If you are looking for power and excitement, then look no further than the 1.5-litre motor. As soon as you go a little hard on the accelerator the Virtus GT moves ahead with a lot of energy and it can put a wide grin on your face. Virtus's DCT too feels smooth and always manages to find the right gear at the right time. It is quick to downshift too which makes overtaking an easy affair. In terms of highway driving, this engine has reserves of power and because of the tall gearing, this engine stays at a very comfortable rpm even at high speeds. This not only results in less stress on the engine but also aids fuel efficiency. To improve highway fuel efficiency further you get cylinder deactivation technology with the 1.5-litre unit. This shuts down two of the four cylinders while cruising or when the engine load is low. At low speeds, however, there is not much of a difference between the two motors where even the 1.0-litre has more than enough grunt.

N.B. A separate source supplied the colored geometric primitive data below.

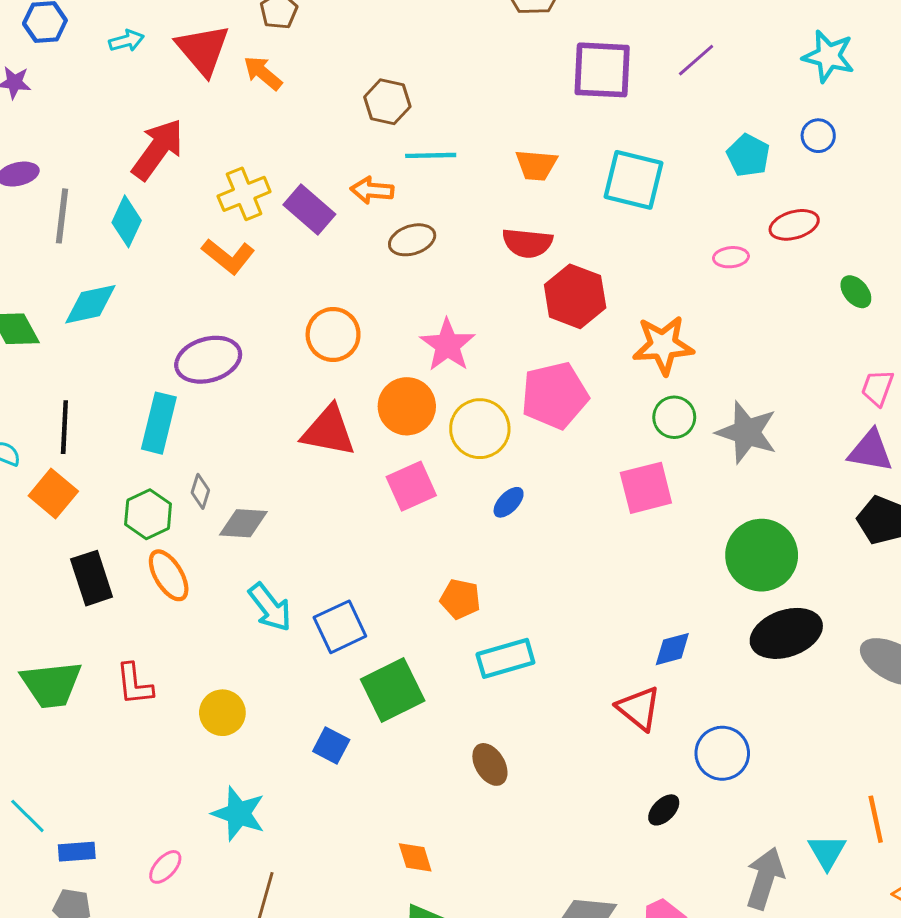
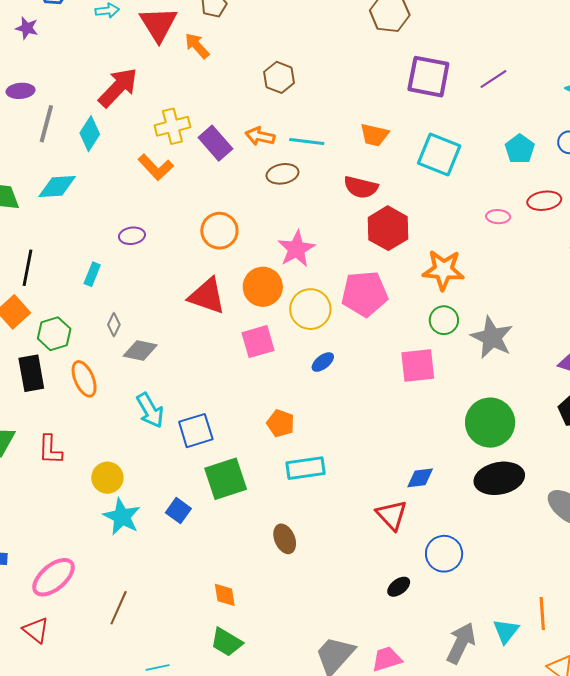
cyan line: (431, 155) -> (307, 141), moved
purple ellipse: (208, 360) -> (132, 236), size x0.6
cyan rectangle: (159, 423) -> (92, 274), size x0.6
green hexagon: (148, 514) -> (54, 334), moved
cyan star: (239, 814) -> (122, 517), moved
pink ellipse: (165, 867) -> (54, 577), size x1.8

So, if you are going to predominantly use the Virtus in the city, you should go ahead and get the 1.0-litre variant and save the money. But if you are an enthusiast and do a lot of highway driving then you should consider the GT-Line.
Ride and Handling
Like the engine, Virtus´s ride is also impressive and it drives as an SUV should. It behaves beautifully over rough roads thanks to the quiet, softly damped, long-travel suspension. Despite the soft setup, even highway rides are surprisingly comfortable as the Virtus remains composed over undulating surfaces and there's not much body movement. As a result, covering long distances in the Virtus feels effortless. On first impression, the suspension setup doesn’t feel very different to the Slavia’s, which is good and not so good. Sure the ride quality is brilliant but at least with the GT variant, VW should have given it a slightly stiffer setup for a more sporty drive. It feels sure-footed and stable but not that sporty.
Overall the Virtus is almost perfect but there are some things that could have been different or better. It has potent engines but its suspension setup is on the softer side, which gives it a comfortable ride but its handling is not that exciting. Its interior quality too won't wow you and cars like the Honda City are still a step above in this regard and because of the narrow cabin, it becomes strictly a four-seater.
Now let's talk about the elements that really wow you. In terms of exterior design, the Virtus is timeless, comfortable seats make it a great four-seater, both the engine options have loads of punch and the comfortable ride makes it a great all-rounder. The Volkswagen Virtus is proof, that there is still a lot of life left in our beloved sedans.